When the original is actually read, in case of the color image sensor of the light source switching type, as mentioned above, in order to obtain the three signals of R, G, and B at one point on the original to be read, it is necessary to individually irradiate the lights of R, G, and B to the original. As a method for this purpose, the original can be read by what is called an area-sequential method such that the operation to sub-scan the image sensor for the whole original in a light-on state of the LED of one of the three colors of R, G, and B is repeated three times while changing the kind of LED to be lit on. Or, the original can be read by what is called a line-sequential method such that the image sensor is sub-scanned for the whole original while sequentially lighting on the LEDs of the three colors of R, G, and B every line to be read, thereby obtaining R, G, and B signals. By using any one of the above methods, the R, G, and B signals of the whole original surface are obtained and a color image can be reproduced by using those RGB signals.
When the optical guide light source in which the LED boards are attached to both edges is used as a light source of the color image sensor of the light source switching type, the whole original surface can be uniformly irradiated by a small number of LED chips, so that a cheap color image sensor can be realized.
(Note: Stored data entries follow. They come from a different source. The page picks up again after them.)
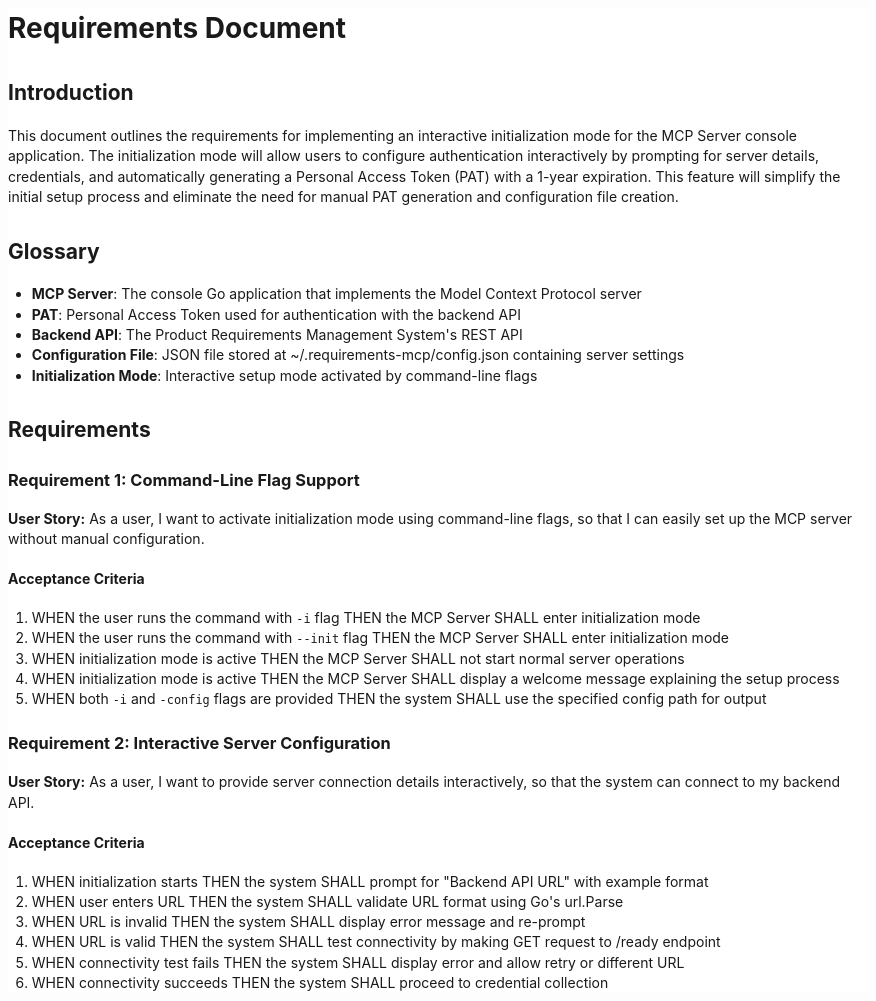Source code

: # Requirements Document

## Introduction

This document outlines the requirements for implementing an interactive initialization mode for the MCP Server console application. The initialization mode will allow users to configure authentication interactively by prompting for server details, credentials, and automatically generating a Personal Access Token (PAT) with a 1-year expiration. This feature will simplify the initial setup process and eliminate the need for manual PAT generation and configuration file creation.

## Glossary

- **MCP Server**: The console Go application that implements the Model Context Protocol server
- **PAT**: Personal Access Token used for authentication with the backend API
- **Backend API**: The Product Requirements Management System's REST API
- **Configuration File**: JSON file stored at ~/.requirements-mcp/config.json containing server settings
- **Initialization Mode**: Interactive setup mode activated by command-line flags

## Requirements

### Requirement 1: Command-Line Flag Support

**User Story:** As a user, I want to activate initialization mode using command-line flags, so that I can easily set up the MCP server without manual configuration.

#### Acceptance Criteria

1. WHEN the user runs the command with `-i` flag THEN the MCP Server SHALL enter initialization mode
2. WHEN the user runs the command with `--init` flag THEN the MCP Server SHALL enter initialization mode
3. WHEN initialization mode is active THEN the MCP Server SHALL not start normal server operations
4. WHEN initialization mode is active THEN the MCP Server SHALL display a welcome message explaining the setup process
5. WHEN both `-i` and `-config` flags are provided THEN the system SHALL use the specified config path for output

### Requirement 2: Interactive Server Configuration

**User Story:** As a user, I want to provide server connection details interactively, so that the system can connect to my backend API.

#### Acceptance Criteria

1. WHEN initialization starts THEN the system SHALL prompt for "Backend API URL" with example format
2. WHEN user enters URL THEN the system SHALL validate URL format using Go's url.Parse
3. WHEN URL is invalid THEN the system SHALL display error message and re-prompt
4. WHEN URL is valid THEN the system SHALL test connectivity by making GET request to /ready endpoint
5. WHEN connectivity test fails THEN the system SHALL display error and allow retry or different URL
6. WHEN connectivity succeeds THEN the system SHALL proceed to credential collection
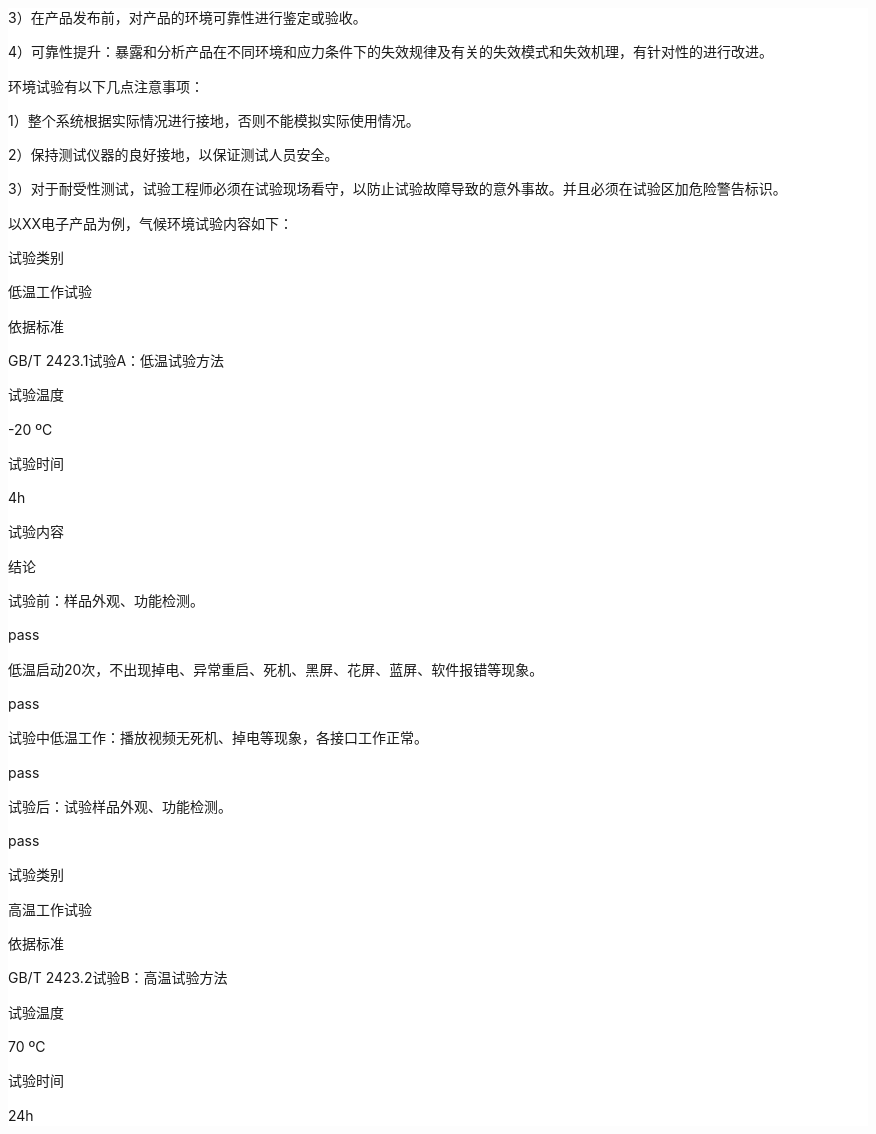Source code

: 3）在产品发布前，对产品的环境可靠性进行鉴定或验收。

4）可靠性提升：暴露和分析产品在不同环境和应力条件下的失效规律及有关的失效模式和失效机理，有针对性的进行改进。

环境试验有以下几点注意事项：

1）整个系统根据实际情况进行接地，否则不能模拟实际使用情况。

2）保持测试仪器的良好接地，以保证测试人员安全。

3）对于耐受性测试，试验工程师必须在试验现场看守，以防止试验故障导致的意外事故。并且必须在试验区加危险警告标识。

以XX电子产品为例，气候环境试验内容如下：

试验类别

低温工作试验

依据标准

GB/T 2423.1试验A：低温试验方法

试验温度

-20 ºC

试验时间

4h

试验内容

结论

试验前：样品外观、功能检测。

pass

低温启动20次，不出现掉电、异常重启、死机、黑屏、花屏、蓝屏、软件报错等现象。

pass

试验中低温工作：播放视频无死机、掉电等现象，各接口工作正常。

pass

试验后：试验样品外观、功能检测。

pass

试验类别

高温工作试验

依据标准

GB/T 2423.2试验B：高温试验方法

试验温度

70 ºC

试验时间

24h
However, according to such a conventional color image sensor as mentioned above, since the position of only R among the positions of the three kinds of LED packages of R, G, and B on the LED boards attached to both edges of the optical guide light source for the reflecting portions of the optical guide light source differs from those of G and B, even if an irradiation light distribution is adjusted by the shape of the aperture of the optical guide light source, it is difficult to obtain the uniform irradiation lights for all of the three colors of R, G, and B over the whole original surface. FIG. 24 shows output signals of the sensor array when the LEDs of R, G, and B are lit on and the white reference is irradiated in the light source switching type color image sensor as mentioned above. It will be understood that a uniformity in the original surface and a correlation of the irradiation lights of R, G, and B deteriorate in portions, particularly, near both edges of the optical guide light source. This is because the position of the LED light source for the reflecting portion of the optical guide light source exerts an influence on the irradiation light to the original at positions, particularly, near both edges of the optical guide light source.
Therefore, according to the conventional light source switching type color image sensor, the size in the longitudinal direction of the image sensor is set to be larger than the size of original to be actually read and the image sensor in which both edge portions of the optical guide light source are excluded has to be used for reading. Such a structure becomes a cause of obstructing a miniaturization of the color image sensor.